Requirements
Retype every line of the listing below, character for character.

Supplied entries
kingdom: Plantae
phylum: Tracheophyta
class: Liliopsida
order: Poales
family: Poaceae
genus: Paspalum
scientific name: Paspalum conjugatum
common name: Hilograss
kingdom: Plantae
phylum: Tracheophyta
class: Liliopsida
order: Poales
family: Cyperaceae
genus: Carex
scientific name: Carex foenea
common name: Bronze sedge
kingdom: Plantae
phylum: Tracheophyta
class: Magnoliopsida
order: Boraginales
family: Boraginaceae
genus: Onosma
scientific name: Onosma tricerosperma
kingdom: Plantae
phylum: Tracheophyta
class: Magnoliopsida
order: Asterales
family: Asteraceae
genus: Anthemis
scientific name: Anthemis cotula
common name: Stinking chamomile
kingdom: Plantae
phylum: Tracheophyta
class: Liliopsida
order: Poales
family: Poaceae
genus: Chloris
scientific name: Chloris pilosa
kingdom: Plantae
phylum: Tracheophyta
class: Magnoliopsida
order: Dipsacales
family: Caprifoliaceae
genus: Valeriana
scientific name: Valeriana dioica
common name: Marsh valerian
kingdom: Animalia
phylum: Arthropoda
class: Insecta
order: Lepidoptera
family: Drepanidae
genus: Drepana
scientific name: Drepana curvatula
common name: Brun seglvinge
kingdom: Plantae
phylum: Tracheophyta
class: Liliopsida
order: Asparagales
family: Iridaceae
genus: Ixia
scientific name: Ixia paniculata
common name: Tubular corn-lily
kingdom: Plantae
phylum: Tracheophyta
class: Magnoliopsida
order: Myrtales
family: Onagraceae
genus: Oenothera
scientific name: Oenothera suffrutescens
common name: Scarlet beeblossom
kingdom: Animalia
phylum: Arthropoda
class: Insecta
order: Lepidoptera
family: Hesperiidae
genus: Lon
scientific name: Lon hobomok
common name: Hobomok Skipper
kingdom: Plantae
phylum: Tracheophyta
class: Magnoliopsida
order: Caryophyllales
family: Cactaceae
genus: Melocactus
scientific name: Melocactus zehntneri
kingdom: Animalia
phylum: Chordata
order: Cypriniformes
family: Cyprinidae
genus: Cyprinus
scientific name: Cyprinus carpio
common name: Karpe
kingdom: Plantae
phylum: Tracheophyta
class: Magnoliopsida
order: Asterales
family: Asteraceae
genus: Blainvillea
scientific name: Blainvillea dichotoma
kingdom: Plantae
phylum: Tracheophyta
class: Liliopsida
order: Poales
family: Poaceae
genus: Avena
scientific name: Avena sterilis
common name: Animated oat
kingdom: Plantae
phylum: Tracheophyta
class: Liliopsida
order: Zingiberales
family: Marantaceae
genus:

Solution to this task
kingdom: Plantae
phylum: Tracheophyta
class: Liliopsida
order: Poales
family: Poaceae
genus: Paspalum
scientific name: Paspalum conjugatum
common name: Hilograss
kingdom: Plantae
phylum: Tracheophyta
class: Liliopsida
order: Poales
family: Cyperaceae
genus: Carex
scientific name: Carex foenea
common name: Bronze sedge
kingdom: Plantae
phylum: Tracheophyta
class: Magnoliopsida
order: Boraginales
family: Boraginaceae
genus: Onosma
scientific name: Onosma tricerosperma
kingdom: Plantae
phylum: Tracheophyta
class: Magnoliopsida
order: Asterales
family: Asteraceae
genus: Anthemis
scientific name: Anthemis cotula
common name: Stinking chamomile
kingdom: Plantae
phylum: Tracheophyta
class: Liliopsida
order: Poales
family: Poaceae
genus: Chloris
scientific name: Chloris pilosa
kingdom: Plantae
phylum: Tracheophyta
class: Magnoliopsida
order: Dipsacales
family: Caprifoliaceae
genus: Valeriana
scientific name: Valeriana dioica
common name: Marsh valerian
kingdom: Animalia
phylum: Arthropoda
class: Insecta
order: Lepidoptera
family: Drepanidae
genus: Drepana
scientific name: Drepana curvatula
common name: Brun seglvinge
kingdom: Plantae
phylum: Tracheophyta
class: Liliopsida
order: Asparagales
family: Iridaceae
genus: Ixia
scientific name: Ixia paniculata
common name: Tubular corn-lily
kingdom: Plantae
phylum: Tracheophyta
class: Magnoliopsida
order: Myrtales
family: Onagraceae
genus: Oenothera
scientific name: Oenothera suffrutescens
common name: Scarlet beeblossom
kingdom: Animalia
phylum: Arthropoda
class: Insecta
order: Lepidoptera
family: Hesperiidae
genus: Lon
scientific name: Lon hobomok
common name: Hobomok Skipper
kingdom: Plantae
phylum: Tracheophyta
class: Magnoliopsida
order: Caryophyllales
family: Cactaceae
genus: Melocactus
scientific name: Melocactus zehntneri
kingdom: Animalia
phylum: Chordata
order: Cypriniformes
family: Cyprinidae
genus: Cyprinus
scientific name: Cyprinus carpio
common name: Karpe
kingdom: Plantae
phylum: Tracheophyta
class: Magnoliopsida
order: Asterales
family: Asteraceae
genus: Blainvillea
scientific name: Blainvillea dichotoma
kingdom: Plantae
phylum: Tracheophyta
class: Liliopsida
order: Poales
family: Poaceae
genus: Avena
scientific name: Avena sterilis
common name: Animated oat
kingdom: Plantae
phylum: Tracheophyta
class: Liliopsida
order: Zingiberales
family: Marantaceae
genus:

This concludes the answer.